Your reply should be a single number, the count of lines in the records that contain the string "BILL".

** Saved data entries **
=== Section Start ===

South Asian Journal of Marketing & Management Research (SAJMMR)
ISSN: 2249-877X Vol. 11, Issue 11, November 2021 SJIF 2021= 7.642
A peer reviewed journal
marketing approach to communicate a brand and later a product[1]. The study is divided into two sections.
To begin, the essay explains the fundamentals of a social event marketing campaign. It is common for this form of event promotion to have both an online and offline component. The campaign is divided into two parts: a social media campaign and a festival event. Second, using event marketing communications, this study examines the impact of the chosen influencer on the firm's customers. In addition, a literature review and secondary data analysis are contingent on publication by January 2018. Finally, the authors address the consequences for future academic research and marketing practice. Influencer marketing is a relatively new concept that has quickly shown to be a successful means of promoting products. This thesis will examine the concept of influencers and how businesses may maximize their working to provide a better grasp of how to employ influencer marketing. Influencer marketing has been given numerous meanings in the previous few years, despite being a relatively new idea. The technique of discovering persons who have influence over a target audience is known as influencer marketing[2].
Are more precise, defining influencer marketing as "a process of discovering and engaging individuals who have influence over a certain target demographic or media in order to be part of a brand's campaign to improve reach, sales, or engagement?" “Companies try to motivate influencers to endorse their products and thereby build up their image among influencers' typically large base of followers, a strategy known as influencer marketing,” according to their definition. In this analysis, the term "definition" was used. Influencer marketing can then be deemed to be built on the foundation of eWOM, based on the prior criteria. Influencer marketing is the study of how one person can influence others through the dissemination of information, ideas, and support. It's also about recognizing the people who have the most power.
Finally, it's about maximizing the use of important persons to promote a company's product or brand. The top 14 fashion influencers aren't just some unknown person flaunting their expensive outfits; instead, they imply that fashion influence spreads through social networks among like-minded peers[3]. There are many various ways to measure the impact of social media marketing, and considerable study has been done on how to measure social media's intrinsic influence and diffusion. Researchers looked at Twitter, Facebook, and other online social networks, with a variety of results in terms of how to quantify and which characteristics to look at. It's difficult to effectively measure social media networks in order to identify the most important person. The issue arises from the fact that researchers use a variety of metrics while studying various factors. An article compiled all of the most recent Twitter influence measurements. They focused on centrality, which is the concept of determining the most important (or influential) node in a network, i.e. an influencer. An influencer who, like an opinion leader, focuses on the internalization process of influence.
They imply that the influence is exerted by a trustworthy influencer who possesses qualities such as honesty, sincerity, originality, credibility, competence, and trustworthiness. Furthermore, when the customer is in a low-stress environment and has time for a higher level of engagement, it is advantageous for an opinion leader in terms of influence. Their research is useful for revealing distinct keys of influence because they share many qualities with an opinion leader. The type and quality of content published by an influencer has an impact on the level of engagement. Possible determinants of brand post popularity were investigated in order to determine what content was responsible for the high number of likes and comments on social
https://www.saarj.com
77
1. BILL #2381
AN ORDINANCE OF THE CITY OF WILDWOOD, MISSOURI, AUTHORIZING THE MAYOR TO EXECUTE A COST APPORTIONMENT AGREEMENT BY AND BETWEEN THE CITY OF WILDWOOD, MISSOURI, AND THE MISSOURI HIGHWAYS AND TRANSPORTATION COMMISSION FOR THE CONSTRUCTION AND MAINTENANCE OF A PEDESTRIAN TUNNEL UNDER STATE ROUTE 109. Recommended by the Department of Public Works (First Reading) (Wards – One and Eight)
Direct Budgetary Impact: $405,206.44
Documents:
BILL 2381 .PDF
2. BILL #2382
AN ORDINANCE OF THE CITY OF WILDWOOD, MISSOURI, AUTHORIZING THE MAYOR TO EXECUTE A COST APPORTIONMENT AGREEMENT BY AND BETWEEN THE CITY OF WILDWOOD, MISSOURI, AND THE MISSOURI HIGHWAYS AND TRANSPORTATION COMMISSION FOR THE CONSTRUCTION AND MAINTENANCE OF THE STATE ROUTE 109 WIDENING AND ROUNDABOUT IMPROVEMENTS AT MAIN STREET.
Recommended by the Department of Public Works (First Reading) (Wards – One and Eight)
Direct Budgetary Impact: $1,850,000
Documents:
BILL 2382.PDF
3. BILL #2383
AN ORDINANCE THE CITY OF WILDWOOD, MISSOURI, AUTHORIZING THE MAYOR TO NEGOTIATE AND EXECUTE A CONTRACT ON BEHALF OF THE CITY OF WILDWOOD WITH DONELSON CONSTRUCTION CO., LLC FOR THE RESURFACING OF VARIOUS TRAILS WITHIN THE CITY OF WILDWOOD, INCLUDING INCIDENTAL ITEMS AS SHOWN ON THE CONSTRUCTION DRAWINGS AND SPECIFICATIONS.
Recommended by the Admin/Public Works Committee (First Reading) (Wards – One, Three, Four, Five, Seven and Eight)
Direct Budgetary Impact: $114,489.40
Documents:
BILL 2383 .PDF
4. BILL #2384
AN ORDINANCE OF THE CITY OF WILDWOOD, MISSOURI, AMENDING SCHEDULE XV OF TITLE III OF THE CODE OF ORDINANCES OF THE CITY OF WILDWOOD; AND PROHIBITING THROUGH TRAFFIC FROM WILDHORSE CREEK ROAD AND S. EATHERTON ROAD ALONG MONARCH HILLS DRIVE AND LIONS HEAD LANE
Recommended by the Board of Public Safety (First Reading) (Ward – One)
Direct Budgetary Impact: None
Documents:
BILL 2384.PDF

=== Section End ===

** TASK ANSWER **
8